Okay, could you also post the info I requested above plus the logs/journals (at least from the master node) around the time you pulled the plug.
Maybe upload /var/log/syslog here, we need as much information as possible so we can reproduce and fix this.
 
Please can you post the CRM status after that happens?

# cat /etc/pve/ha/manager_status

and also the LRM status from all nodes:

# cat /etc/pve/nodes/<nodename>/lrm_status

Post also please:
# pvecm status

# cat /etc/pve/.members

after you plugged out the power and when the problem is happening.

This seems really strange to me, I also tried to reproduce it, but no success, I ran such scenarios surely over 100times (mostly with a virtual test cluster where i killed a Node, but nonetheless).


#collected output but this time power cables pulled VM restarted on other nodes..
I don't see rule, at start didn't work, then after 10 restart started to work, then after 5 restart that didn't wok, and now again work.
I don't know, i simple pull power cables, i can't pull cables wrong way.

I will try again till error.

Here is askede output maybe will help a little.

#cat /etc/pve/.members
------------------------
{
"nodename": "proxmox1test",
"version": 14,
"cluster": { "name": "DMZCLUSTER", "version": 3, "nodes": 3, "quorate": 1 },
"nodelist": {
"proxmox2test": { "id": 2, "online": 1, "ip": "192.168.102.22"},
"proxmox1test": { "id": 1, "online": 1, "ip": "192.168.102.21"},
"proxmox3test": { "id": 3, "online": 0, "ip": "192.168.102.23"}
}
}


#PVECM STATUS
---------------
Quorum information
------------------
Date: Wed Dec 16 15:27:51 2015
Quorum provider: corosync_votequorum
Nodes: 2
Node ID: 0x00000001
Ring ID: 1252
Quorate: Yes

Votequorum information
----------------------
Expected votes: 3
Highest expected: 3
Total votes: 2
Quorum: 2
Flags: Quorate

Membership information
----------------------
Nodeid Votes Name
0x00000001 1 192.168.102.21 (local)
0x00000002 1 192.168.102.22
 
Post also please:
# pvecm status

# cat /etc/pve/.members

after you plugged out the power and when the problem is happening.

This seems really strange to me, I also tried to reproduce it, but no success, I ran such scenarios surely over 100times (mostly with a virtual test cluster where i killed a Node, but nonetheless).

#################################################
Here is output after pulled power cables with problem occured.

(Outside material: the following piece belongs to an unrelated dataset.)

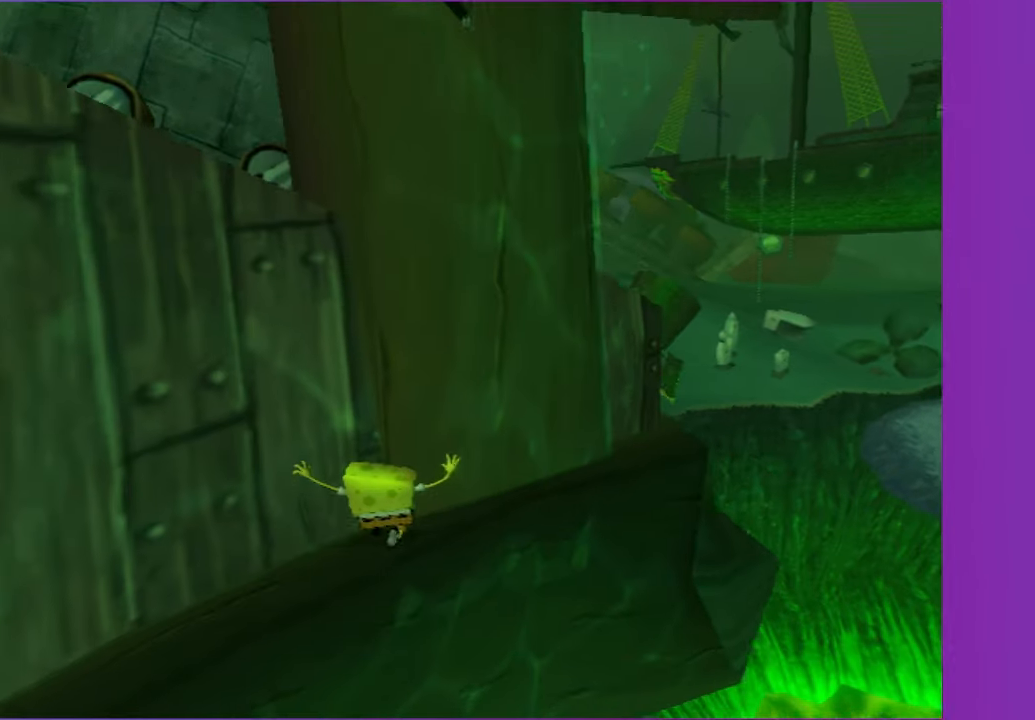
{"buttons": [], "left_stick": "up-left", "right_stick": "right", "button_events": []}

After third time pulled power cables i got error.
Output.

#cat /etc/pve/.members
------------------------
{
"nodename": "proxmox1test",
"version": 16,
"cluster": { "name": "DMZCLUSTER", "version": 3, "nodes": 3, "quorate": 1 },
"nodelist": {
"proxmox2test": { "id": 2, "online": 1, "ip": "192.168.102.22"},
"proxmox1test": { "id": 1, "online": 1, "ip": "192.168.102.21"},
"proxmox3test": { "id": 3, "online": 0, "ip": "192.168.102.23"}
}
}


#PVECM STATUS
---------------
Quorum information
------------------
Date: Wed Dec 16 15:40:42 2015
Quorum provider: corosync_votequorum
Nodes: 2
Node ID: 0x00000001
Ring ID: 1260
Quorate: Yes

Votequorum information
----------------------
Expected votes: 3
Highest expected: 3
Total votes: 2
Quorum: 2
Flags: Quorate

Membership information
----------------------
Nodeid Votes Name
0x00000001 1 192.168.102.21 (local)
0x00000002 1 192.168.102.22
problem_VM_started_on_failed_node.JPG
 
Yes but the Services are on the proxmox1test and proxmox2test NOT on the now offline proxmox3test node.
So everything is as expected I guess? The three view on the left side is outdated and should updated soon, if something is not correct please post the logs from the proxmox1test node here, that is needed to help you (if the machine really did not relocate, but it seems like it did)
 
So this is a bit after you pulled the plug on node 3?

Okay, could you also post the info I requested above plus the logs/journals (at least from the master node) around the time you pulled the plug.
Maybe upload /var/log/syslog here, we need as much information as possible so we can reproduce and fix this.

###########################################
Yes, in seconds after pulled plug.

I disable ipv6 so there are many messages about iptables6 . I clean sysslog from iptables6-restore messages like under.
Dec 16 15:40:10 proxmox1test pve-firewall[2397]: status update error: iptables_restore_cmdlist: Try `ip6tables-restore -h' or 'ip6tables-restore --help' for more information.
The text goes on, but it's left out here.